▶ **Required tasks**:
A – Answer these questions from the article on endurance nutrition for new ultrarunners, one per line:
(i) How long can a long run be for someone very new to distance running?
(ii) What rate of intake does the article call safe and accepted?
(iii) In what forms can the food come?
B – Reproduce word for word everything in the endurance nutrition article from "In this article, I" down to "long distance running.".
C – Carry on the article about endurance nutrition for new ultrarunners from the end of its final sentence.
(Beginning of Selected passage)
In this article, I will speak on the topic of endurance nutrition for the new ultrarunner. The information is guided toward those new to the sport and explained to those new to endurance nutrition for long distance running.
"How do I fuel for long runs?"
A long run means different things to different people. For someone very new to distance running, a long run can be something like 60-90 minutes. For those who have trained and completed a marathon, the long run is conceptualized as something like 5 hours or more. Regardless of this fact, proper fueling will support your effort sustain your physical effort through the completion of that distance.
There are some standard, accepted norms for endurance nutrition intake during aerobic exercise. (of course, there are always exceptions too) Among those are the common effort to intake some form of carbohydrate while training. A safe and accepted rate of intake is 200-300 calories per hour of exertion.
This food can come in many forms, to include liquid, semi-liquid, or solid form. In support of the digestion and overall effort, a balanced intake of electrolytes and water must also be consumed. (Often taken in the form of electrolyte fluids like GU Brew, Hammer HEED, Succeed, Pedialyte, Cytomax, etc..)
(End of Selected passage)
(Beginning of Supplied material)
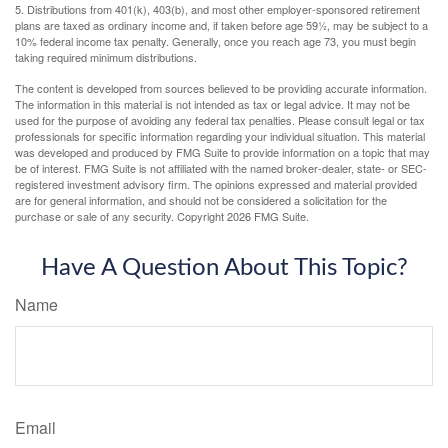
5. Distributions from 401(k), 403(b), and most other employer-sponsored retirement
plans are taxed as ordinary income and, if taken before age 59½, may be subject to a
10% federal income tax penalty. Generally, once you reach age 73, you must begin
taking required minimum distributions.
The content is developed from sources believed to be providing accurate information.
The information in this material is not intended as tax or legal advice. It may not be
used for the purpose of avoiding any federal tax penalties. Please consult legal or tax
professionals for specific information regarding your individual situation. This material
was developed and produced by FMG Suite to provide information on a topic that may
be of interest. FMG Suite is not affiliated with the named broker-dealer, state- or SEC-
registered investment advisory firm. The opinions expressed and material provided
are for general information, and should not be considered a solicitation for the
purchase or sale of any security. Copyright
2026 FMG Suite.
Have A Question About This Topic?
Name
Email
(End of Supplied material)
(Beginning of Supplied material)
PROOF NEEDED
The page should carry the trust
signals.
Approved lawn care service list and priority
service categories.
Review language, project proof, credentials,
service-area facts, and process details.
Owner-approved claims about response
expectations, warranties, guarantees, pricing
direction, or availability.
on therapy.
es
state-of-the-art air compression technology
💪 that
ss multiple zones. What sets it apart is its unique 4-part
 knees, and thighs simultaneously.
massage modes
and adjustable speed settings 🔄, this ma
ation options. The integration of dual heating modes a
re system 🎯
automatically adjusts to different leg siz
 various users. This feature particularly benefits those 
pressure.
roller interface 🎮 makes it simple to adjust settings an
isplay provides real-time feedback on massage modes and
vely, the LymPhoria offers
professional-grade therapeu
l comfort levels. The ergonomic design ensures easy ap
(End of Supplied material)
(Beginning of Supplied material)
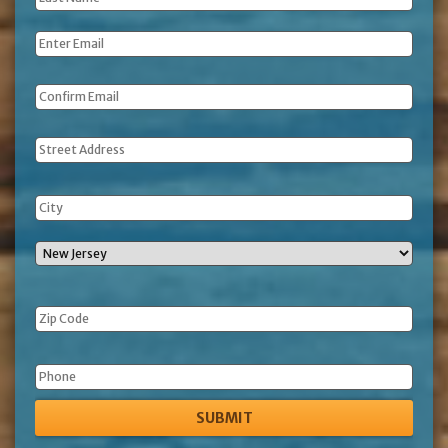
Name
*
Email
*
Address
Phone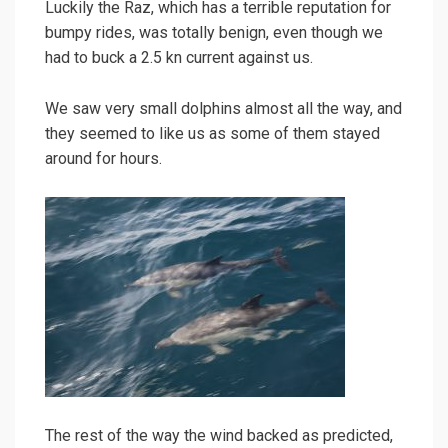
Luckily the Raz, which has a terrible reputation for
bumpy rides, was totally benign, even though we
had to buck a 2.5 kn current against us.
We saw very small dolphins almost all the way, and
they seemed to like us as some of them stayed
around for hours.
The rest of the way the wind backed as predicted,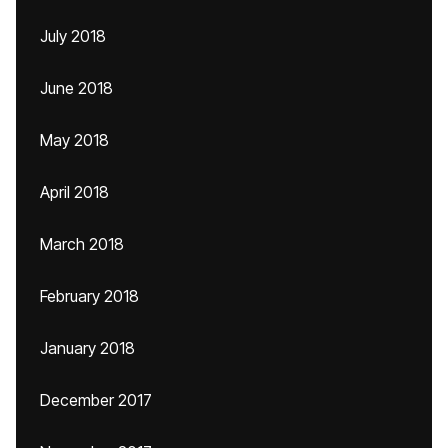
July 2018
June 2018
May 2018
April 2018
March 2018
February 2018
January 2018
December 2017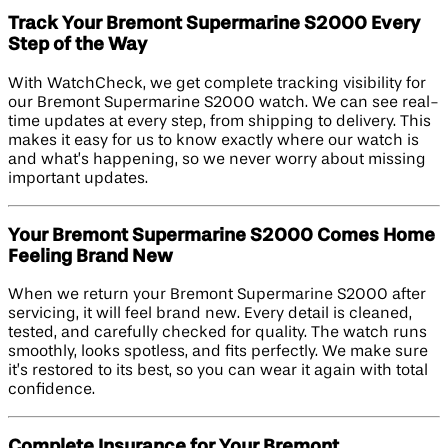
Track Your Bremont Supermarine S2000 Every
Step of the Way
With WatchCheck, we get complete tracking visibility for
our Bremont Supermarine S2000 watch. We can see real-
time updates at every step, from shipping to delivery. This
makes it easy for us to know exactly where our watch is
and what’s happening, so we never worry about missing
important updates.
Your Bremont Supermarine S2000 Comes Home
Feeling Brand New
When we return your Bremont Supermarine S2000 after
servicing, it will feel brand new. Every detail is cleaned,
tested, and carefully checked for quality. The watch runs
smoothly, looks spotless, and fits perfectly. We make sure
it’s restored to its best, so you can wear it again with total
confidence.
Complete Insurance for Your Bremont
(End of Supplied material)
▶ **Results in order**:
A –
(i) Something like 60-90 minutes.
(ii) 200-300 calories per hour of exertion.
(iii) Liquid, semi-liquid, or solid form.

B –
In this article, I will speak on the topic of endurance nutrition for the new ultrarunner. The information is guided toward those new to the sport and explained to those new to endurance nutrition for long distance running.

C –
The longer the run, the more critical nutrition/hydration become. That is, if you were to run for 2 hours and not eat or drink anything, you would likely finish the run feeling moderately OK and somewhat dehydrated. You would, however probably finish the run just fine as long as you have the physical endurance to run that far. As we push out this example with respect to time, the consequences become greater for those who do not start introducing nutrition and hydration from the start of the run.
At 3-4 hours of running, if it is not too hot…you will still likely finish the run but feel quite exhausted. You would experience increased fatigue, a slowed recover, and more intense dehydration. Should we go on in this example?
As we increase the running time without nutritional support, the problems become worse. Now, after 6 hours of running….assuming the physical ability is present in this runner, he or she would likely run into heat exhaustion or heat stroke ( if it is warm or hot). They would also likely exhaust their on-board glycogen energy. Their pace would have slowed considerably or been forced to walk, as their body changed from glycogen energy to fat. The recovery would be significantly longer and the suffering would be memorable, to say the least.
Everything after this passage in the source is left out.